* **Material for this task**:
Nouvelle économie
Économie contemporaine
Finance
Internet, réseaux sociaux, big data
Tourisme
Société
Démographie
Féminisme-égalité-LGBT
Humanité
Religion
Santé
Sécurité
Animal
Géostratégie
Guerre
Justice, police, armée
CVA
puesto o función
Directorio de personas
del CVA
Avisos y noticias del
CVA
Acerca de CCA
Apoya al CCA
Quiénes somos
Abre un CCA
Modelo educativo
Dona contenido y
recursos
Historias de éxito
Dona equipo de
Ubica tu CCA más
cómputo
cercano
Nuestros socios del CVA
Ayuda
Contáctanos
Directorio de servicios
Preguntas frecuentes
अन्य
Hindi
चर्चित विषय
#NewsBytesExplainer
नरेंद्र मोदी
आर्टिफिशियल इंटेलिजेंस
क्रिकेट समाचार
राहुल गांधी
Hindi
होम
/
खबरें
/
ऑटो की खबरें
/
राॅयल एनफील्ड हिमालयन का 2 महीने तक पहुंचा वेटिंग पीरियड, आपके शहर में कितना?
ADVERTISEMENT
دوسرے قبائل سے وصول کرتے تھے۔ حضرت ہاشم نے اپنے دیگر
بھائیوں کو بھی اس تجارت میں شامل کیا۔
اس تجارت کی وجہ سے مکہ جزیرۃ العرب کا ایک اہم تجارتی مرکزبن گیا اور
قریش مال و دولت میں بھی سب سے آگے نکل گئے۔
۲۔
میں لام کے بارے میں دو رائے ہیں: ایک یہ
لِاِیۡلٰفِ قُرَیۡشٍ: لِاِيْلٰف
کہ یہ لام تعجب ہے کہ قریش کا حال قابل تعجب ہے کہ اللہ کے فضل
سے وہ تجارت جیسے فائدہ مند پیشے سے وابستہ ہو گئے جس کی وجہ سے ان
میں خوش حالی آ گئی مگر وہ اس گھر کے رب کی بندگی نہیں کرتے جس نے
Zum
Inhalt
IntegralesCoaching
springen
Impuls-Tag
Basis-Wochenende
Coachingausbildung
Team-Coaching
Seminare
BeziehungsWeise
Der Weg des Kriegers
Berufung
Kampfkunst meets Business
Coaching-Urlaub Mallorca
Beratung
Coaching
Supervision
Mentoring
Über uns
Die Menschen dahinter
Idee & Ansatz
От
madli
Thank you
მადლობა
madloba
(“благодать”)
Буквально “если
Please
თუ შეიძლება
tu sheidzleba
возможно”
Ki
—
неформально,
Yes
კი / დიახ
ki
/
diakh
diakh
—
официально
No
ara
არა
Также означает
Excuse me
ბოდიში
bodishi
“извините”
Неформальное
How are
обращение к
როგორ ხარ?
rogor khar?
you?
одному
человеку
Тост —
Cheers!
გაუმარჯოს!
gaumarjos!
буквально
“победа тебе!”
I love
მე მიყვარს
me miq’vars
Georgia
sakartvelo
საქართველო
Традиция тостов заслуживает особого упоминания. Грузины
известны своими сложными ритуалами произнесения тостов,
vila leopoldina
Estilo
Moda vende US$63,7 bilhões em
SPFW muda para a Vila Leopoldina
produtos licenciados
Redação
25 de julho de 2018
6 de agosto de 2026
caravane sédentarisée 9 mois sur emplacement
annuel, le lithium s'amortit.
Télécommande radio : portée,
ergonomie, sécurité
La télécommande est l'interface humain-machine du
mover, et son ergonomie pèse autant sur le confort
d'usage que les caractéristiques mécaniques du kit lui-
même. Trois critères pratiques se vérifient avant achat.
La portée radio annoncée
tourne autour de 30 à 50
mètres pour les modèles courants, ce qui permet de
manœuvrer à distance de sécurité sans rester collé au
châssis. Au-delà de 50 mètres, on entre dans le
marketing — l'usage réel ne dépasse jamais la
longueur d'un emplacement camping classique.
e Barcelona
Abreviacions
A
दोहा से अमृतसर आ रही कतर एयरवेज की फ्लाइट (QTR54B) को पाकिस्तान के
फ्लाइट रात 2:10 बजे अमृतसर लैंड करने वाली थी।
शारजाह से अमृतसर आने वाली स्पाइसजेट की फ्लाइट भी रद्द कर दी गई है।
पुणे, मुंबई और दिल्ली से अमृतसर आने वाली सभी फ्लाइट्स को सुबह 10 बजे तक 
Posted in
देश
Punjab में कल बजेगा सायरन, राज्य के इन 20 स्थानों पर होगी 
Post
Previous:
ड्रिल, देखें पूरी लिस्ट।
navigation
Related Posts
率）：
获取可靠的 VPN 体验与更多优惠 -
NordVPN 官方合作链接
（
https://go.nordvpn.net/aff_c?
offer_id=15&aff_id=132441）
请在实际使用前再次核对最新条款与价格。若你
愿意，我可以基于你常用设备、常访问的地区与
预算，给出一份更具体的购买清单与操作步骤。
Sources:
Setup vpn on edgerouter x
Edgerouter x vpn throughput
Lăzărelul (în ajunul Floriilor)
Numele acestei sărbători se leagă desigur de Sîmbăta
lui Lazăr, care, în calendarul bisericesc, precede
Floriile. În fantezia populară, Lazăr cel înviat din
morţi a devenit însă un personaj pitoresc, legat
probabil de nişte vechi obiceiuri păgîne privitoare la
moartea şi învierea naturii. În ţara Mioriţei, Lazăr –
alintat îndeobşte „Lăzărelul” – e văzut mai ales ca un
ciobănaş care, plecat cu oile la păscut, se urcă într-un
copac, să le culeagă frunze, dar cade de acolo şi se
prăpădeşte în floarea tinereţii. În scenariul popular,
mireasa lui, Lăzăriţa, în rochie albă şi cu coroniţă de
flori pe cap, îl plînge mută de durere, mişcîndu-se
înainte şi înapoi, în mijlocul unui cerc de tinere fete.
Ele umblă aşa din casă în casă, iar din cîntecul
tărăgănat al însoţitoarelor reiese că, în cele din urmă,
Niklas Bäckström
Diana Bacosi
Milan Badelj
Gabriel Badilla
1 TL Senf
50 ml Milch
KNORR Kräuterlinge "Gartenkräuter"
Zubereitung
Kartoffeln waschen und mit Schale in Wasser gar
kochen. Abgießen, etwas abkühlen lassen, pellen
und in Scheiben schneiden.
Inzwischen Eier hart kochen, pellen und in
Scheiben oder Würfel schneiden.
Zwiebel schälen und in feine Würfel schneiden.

* **Task requirements**: Return every line of text in the data above as a JSON list of strings, with one string per line and no blank lines.

* **Result**:
[
  "Nouvelle économie",
  "Économie contemporaine",
  "Finance",
  "Internet, réseaux sociaux, big data",
  "Tourisme",
  "Société",
  "Démographie",
  "Féminisme-égalité-LGBT",
  "Humanité",
  "Religion",
  "Santé",
  "Sécurité",
  "Animal",
  "Géostratégie",
  "Guerre",
  "Justice, police, armée",
  "CVA",
  "puesto o función",
  "Directorio de personas",
  "del CVA",
  "Avisos y noticias del",
  "CVA",
  "Acerca de CCA",
  "Apoya al CCA",
  "Quiénes somos",
  "Abre un CCA",
  "Modelo educativo",
  "Dona contenido y",
  "recursos",
  "Historias de éxito",
  "Dona equipo de",
  "Ubica tu CCA más",
  "cómputo",
  "cercano",
  "Nuestros socios del CVA",
  "Ayuda",
  "Contáctanos",
  "Directorio de servicios",
  "Preguntas frecuentes",
  "अन्य",
  "Hindi",
  "चर्चित विषय",
  "#NewsBytesExplainer",
  "नरेंद्र मोदी",
  "आर्टिफिशियल इंटेलिजेंस",
  "क्रिकेट समाचार",
  "राहुल गांधी",
  "Hindi",
  "होम",
  "/",
  "खबरें",
  "/",
  "ऑटो की खबरें",
  "/",
  "राॅयल एनफील्ड हिमालयन का 2 महीने तक पहुंचा वेटिंग पीरियड, आपके शहर में कितना?",
  "ADVERTISEMENT",
  "دوسرے قبائل سے وصول کرتے تھے۔ حضرت ہاشم نے اپنے دیگر",
  "بھائیوں کو بھی اس تجارت میں شامل کیا۔",
  "اس تجارت کی وجہ سے مکہ جزیرۃ العرب کا ایک اہم تجارتی مرکزبن گیا اور",
  "قریش مال و دولت میں بھی سب سے آگے نکل گئے۔",
  "۲۔",
  "میں لام کے بارے میں دو رائے ہیں: ایک یہ",
  "لِاِیۡلٰفِ قُرَیۡشٍ: لِاِيْلٰف",
  "کہ یہ لام تعجب ہے کہ قریش کا حال قابل تعجب ہے کہ اللہ کے فضل",
  "سے وہ تجارت جیسے فائدہ مند پیشے سے وابستہ ہو گئے جس کی وجہ سے ان",
  "میں خوش حالی آ گئی مگر وہ اس گھر کے رب کی بندگی نہیں کرتے جس نے",
  "Zum",
  "Inhalt",
  "IntegralesCoaching",
  "springen",
  "Impuls-Tag",
  "Basis-Wochenende",
  "Coachingausbildung",
  "Team-Coaching",
  "Seminare",
  "BeziehungsWeise",
  "Der Weg des Kriegers",
  "Berufung",
  "Kampfkunst meets Business",
  "Coaching-Urlaub Mallorca",
  "Beratung",
  "Coaching",
  "Supervision",
  "Mentoring",
  "Über uns",
  "Die Menschen dahinter",
  "Idee & Ansatz",
  "От",
  "madli",
  "Thank you",
  "მადლობა",
  "madloba",
  "(“благодать”)",
  "Буквально “если",
  "Please",
  "თუ შეიძლება",
  "tu sheidzleba",
  "возможно”",
  "Ki",
  "—",
  "неформально,",
  "Yes",
  "კი / დიახ",
  "ki",
  "/",
  "diakh",
  "diakh",
  "—",
  "официально",
  "No",
  "ara",
  "არა",
  "Также означает",
  "Excuse me",
  "ბოდიში",
  "bodishi",
  "“извините”",
  "Неформальное",
  "How are",
  "обращение к",
  "როგორ ხარ?",
  "rogor khar?",
  "you?",
  "одному",
  "человеку",
  "Тост —",
  "Cheers!",
  "გაუმარჯოს!",
  "gaumarjos!",
  "буквально",
  "“победа тебе!”",
  "I love",
  "მე მიყვარს",
  "me miq’vars",
  "Georgia",
  "sakartvelo",
  "საქართველო",
  "Традиция тостов заслуживает особого упоминания. Грузины",
  "известны своими сложными ритуалами произнесения тостов,",
  "vila leopoldina",
  "Estilo",
  "Moda vende US$63,7 bilhões em",
  "SPFW muda para a Vila Leopoldina",
  "produtos licenciados",
  "Redação",
  "25 de julho de 2018",
  "6 de agosto de 2026",
  "caravane sédentarisée 9 mois sur emplacement",
  "annuel, le lithium s'amortit.",
  "Télécommande radio : portée,",
  "ergonomie, sécurité",
  "La télécommande est l'interface humain-machine du",
  "mover, et son ergonomie pèse autant sur le confort",
  "d'usage que les caractéristiques mécaniques du kit lui-",
  "même. Trois critères pratiques se vérifient avant achat.",
  "La portée radio annoncée",
  "tourne autour de 30 à 50",
  "mètres pour les modèles courants, ce qui permet de",
  "manœuvrer à distance de sécurité sans rester collé au",
  "châssis. Au-delà de 50 mètres, on entre dans le",
  "marketing — l'usage réel ne dépasse jamais la",
  "longueur d'un emplacement camping classique.",
  "e Barcelona",
  "Abreviacions",
  "A",
  "दोहा से अमृतसर आ रही कतर एयरवेज की फ्लाइट (QTR54B) को पाकिस्तान के",
  "फ्लाइट रात 2:10 बजे अमृतसर लैंड करने वाली थी।",
  "शारजाह से अमृतसर आने वाली स्पाइसजेट की फ्लाइट भी रद्द कर दी गई है।",
  "पुणे, मुंबई और दिल्ली से अमृतसर आने वाली सभी फ्लाइट्स को सुबह 10 बजे तक ",
  "Posted in",
  "देश",
  "Punjab में कल बजेगा सायरन, राज्य के इन 20 स्थानों पर होगी ",
  "Post",
  "Previous:",
  "ड्रिल, देखें पूरी लिस्ट।",
  "navigation",
  "Related Posts",
  "率）：",
  "获取可靠的 VPN 体验与更多优惠 -",
  "NordVPN 官方合作链接",
  "（",
  "https://go.nordvpn.net/aff_c?",
  "offer_id=15&aff_id=132441）",
  "请在实际使用前再次核对最新条款与价格。若你",
  "愿意，我可以基于你常用设备、常访问的地区与",
  "预算，给出一份更具体的购买清单与操作步骤。",
  "Sources:",
  "Setup vpn on edgerouter x",
  "Edgerouter x vpn throughput",
  "Lăzărelul (în ajunul Floriilor)",
  "Numele acestei sărbători se leagă desigur de Sîmbăta",
  "lui Lazăr, care, în calendarul bisericesc, precede",
  "Floriile. În fantezia populară, Lazăr cel înviat din",
  "morţi a devenit însă un personaj pitoresc, legat",
  "probabil de nişte vechi obiceiuri păgîne privitoare la",
  "moartea şi învierea naturii. În ţara Mioriţei, Lazăr –",
  "alintat îndeobşte „Lăzărelul” – e văzut mai ales ca un",
  "ciobănaş care, plecat cu oile la păscut, se urcă într-un",
  "copac, să le culeagă frunze, dar cade de acolo şi se",
  "prăpădeşte în floarea tinereţii. În scenariul popular,",
  "mireasa lui, Lăzăriţa, în rochie albă şi cu coroniţă de",
  "flori pe cap, îl plînge mută de durere, mişcîndu-se",
  "înainte şi înapoi, în mijlocul unui cerc de tinere fete.",
  "Ele umblă aşa din casă în casă, iar din cîntecul",
  "tărăgănat al însoţitoarelor reiese că, în cele din urmă,",
  "Niklas Bäckström",
  "Diana Bacosi",
  "Milan Badelj",
  "Gabriel Badilla",
  "1 TL Senf",
  "50 ml Milch",
  "KNORR Kräuterlinge \"Gartenkräuter\"",
  "Zubereitung",
  "Kartoffeln waschen und mit Schale in Wasser gar",
  "kochen. Abgießen, etwas abkühlen lassen, pellen",
  "und in Scheiben schneiden.",
  "Inzwischen Eier hart kochen, pellen und in",
  "Scheiben oder Würfel schneiden.",
  "Zwiebel schälen und in feine Würfel schneiden."
]